Even though I also suspect that Newey didn't spent time working on this(due to his busy work on the real F1 car) but only showed up for some PR pictures, it is worthy to mention that this people who are skeptical about making super-fast cars that achieve huge accelerations, has not knowledge in the level of F1 aerodynamicist to say such thing.
In 1930, people would think it was impossible to make cars go at Degner(Suzuka), for instance, with over 245kmh and reach more than 5 Gs there(pictures). The RB6, even with all the current restrictions, did that this year. It's needed to mention that the current wings are pathetically small, the bottom of the car's downforce is hugely limited and the tires aren't as wide as it could be(a wider tire would have more adhesion force due to molecular.... ).
Can people, who say that tires can't resist that much pressure, please tell me how huge trucks expose their tires to MUCH MORE weight than X1's total load and it doesn't blow. There are trucks which carry dozens of tones. So, for sure the tires would handle the big X1's(or any unrestricted car) load on them. THE PROBLEM IS: the tires are a very complicated thing regarding friction coefficient decrease versus load increase.
In the GT site they use a tire model where the tire when exposed to big pressures, only drops to 91% of it's efficiency remaining with a high 1.91 coefficient.

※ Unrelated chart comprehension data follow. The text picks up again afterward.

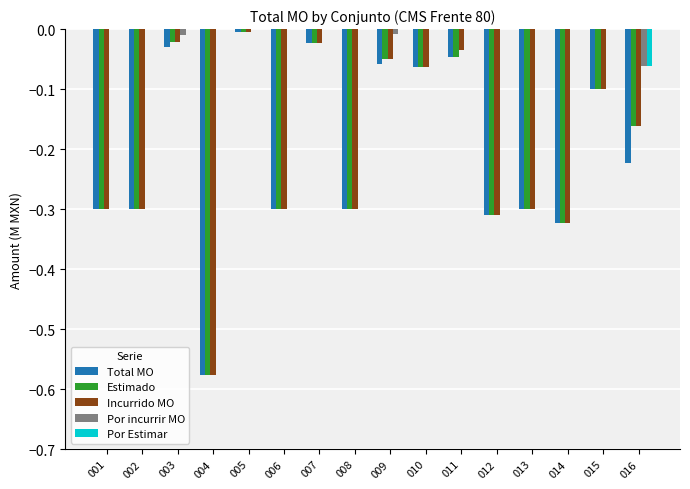

Between 011 and 014, which series saw the biggest shift?

Incurrido MO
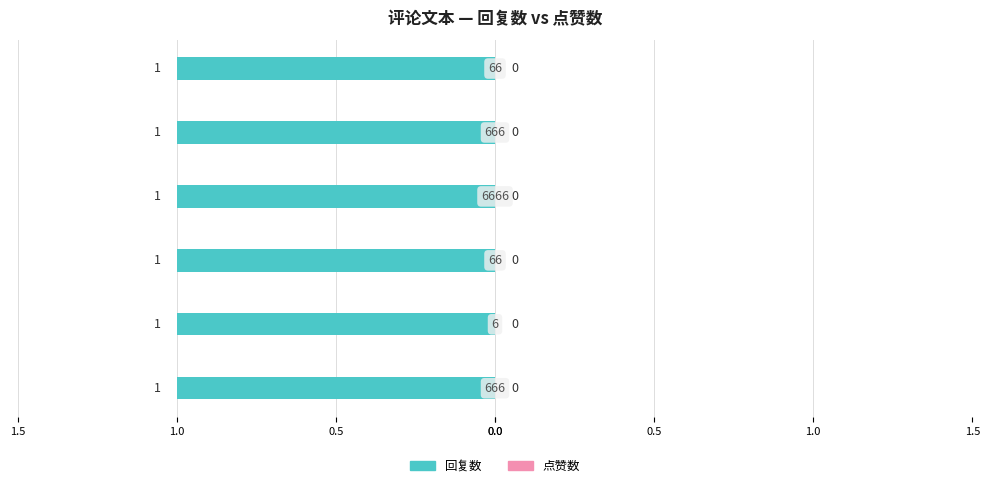

At which label does 点赞数 reach its minimum?

666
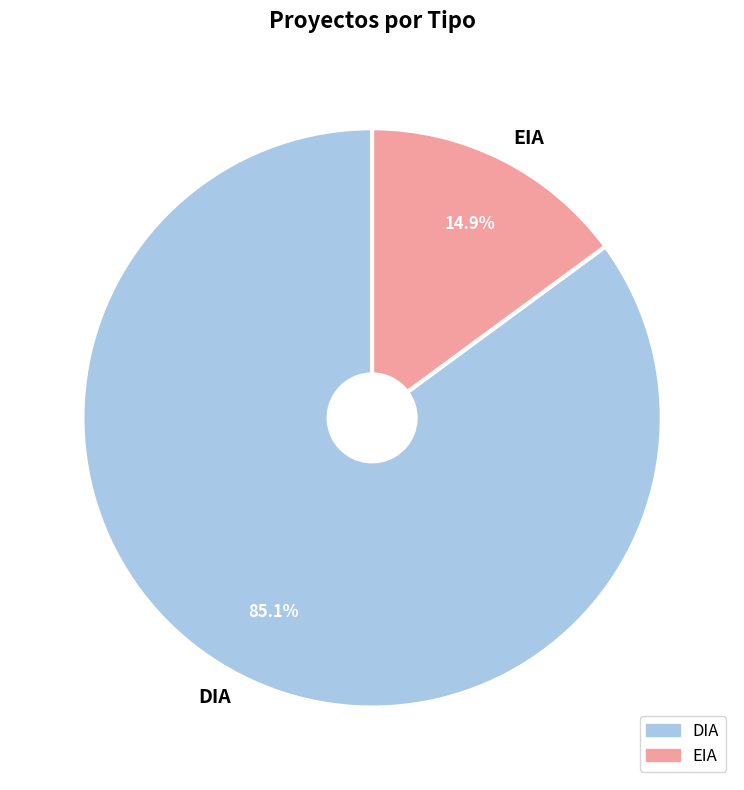

Count the number of slices in the pie.

2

Can a tire maintain or have at least 1.5 of coefficient even when exposed to 10000kgs of load, for instance?
If such tire can be made then considering that, virtually, there is no limit to how much downforce you can generate(just increasing the wing's area would make downforce increase as one's wish), it would be possible to build a car able to corner Tabac in Monaco at 450kmh, reaching about 25Gs.
PS: All this neglectiong drag and necessity to ridicolous powerful engines. And even if the drag didn't allow the car to achieve 450kmh, it would corner Tabac at +350kph, at least.